From the car park follow the well-marked trail that follow a wide gravel path parallel to the Baymag plant and under some power lines. It’s far from the most scenic start to a hike near Canmore, and there is often quite a bit of noise coming from the plant.

However, the path is short lived at about 1 km before you reach the rocky creek bed that leads into Grotto Canyon. At the start of the creek there is a really nice bench with sweeping views of Mount Lougheed across the valley. From here you’ll enter the canyon, which has fairly rough terrain as it’s filled with river rocks.
The trail follows the creek upstream through the canyon. As you move along, the limestone walls close in, and you quickly find yourself in the midst of a slot canyon. Winter visits are particularly easy as the creek freezes over, and packed snow makes for an easy, level surface.
Summer takes on a wildly different path, but it’s still easy as the creek is rarely more than trickle that is easy to navigate. The only time the trail can be challenging is in the spring as the snow melts away.
As you move through the canyon keep an eye out for the faint indigenous pictographs that are on the left hand side of the wall in the canyon. In an effort to protect them, we are not sharing the exact distance or location, so you’ll have to put in the work to find them. It should go without saying, but do not touch or mark the pictographs.

The canyon walls really start to narrow at points, and limestone walls reach ever higher above the trail. It’s around here that the trail is at its most dramatic, with huge walls flanking you and a waterfall coming down into the canyon.
Even in the spring and summer, the waterfall is rarely more than a trickle, but the canyon and cliff walls provide the scenery and drama. The waterfall is near the canyon’s end, and the trail continues on for another five or ten minutes before it teeters out into a rocky creek.

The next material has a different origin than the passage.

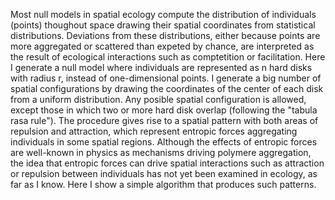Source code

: Most null models in spatial ecology compute the distribution of individuals (points) thoughout space drawing their spatial coordinates from statistical distributions. Deviations from these distributions, either because points are more aggregated or scattered than expeted by chance, are interpreted as the result of ecological interactions such as comptetition or facilitation. Here I generate a null model where individuals are represented as n hard disks with radius r, instead of one-dimensional points. I generate a big number of spatial configurations by drawing the coordinates of the center of each disk from a uniform distribution. Any posible spatial configuration is allowed, except those in which two or more hard disk overlap (following the "tabula rasa rule"). The procedure gives rise to a spatial pattern with both areas of repulsion and attraction, which represent entropic forces aggregating individuals in some spatial regions. Although the effects of entropic forces are well-known in physics as mechanisms driving polymere aggregation, the idea that entropic forces can drive spatial interactions such as attraction or repulsion between individuals has not yet been examined in ecology, as far as I know. Here I show a simple algorithm that produces such patterns.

It’s well worth continuing to the end as the views are still great. When the canyon walls drop away it also provides some mountain views. The return trail is the same, and you’ll now see the canyon from a different angle.
Trail Difficulty
Grotto Canyon is an easy hike in the Bow Valley that anyone who can comfortably walk for 5km should be able to complete. Most kids and pets should have no problem with this hike.
Trail Length
The trail is less than 5km out and back, but if you’re feeling tired you can turn around as soon as you would like and head back the way you came. You’ll gain about 200 meters along the entire trail, but it’s all a very gradual climb and rarely ever feels strenous.
When is the Best Time to Hike Grotto Canyon?
Grotto Canyon is a year round hike. We personally love it in the winter to see the frozen falls!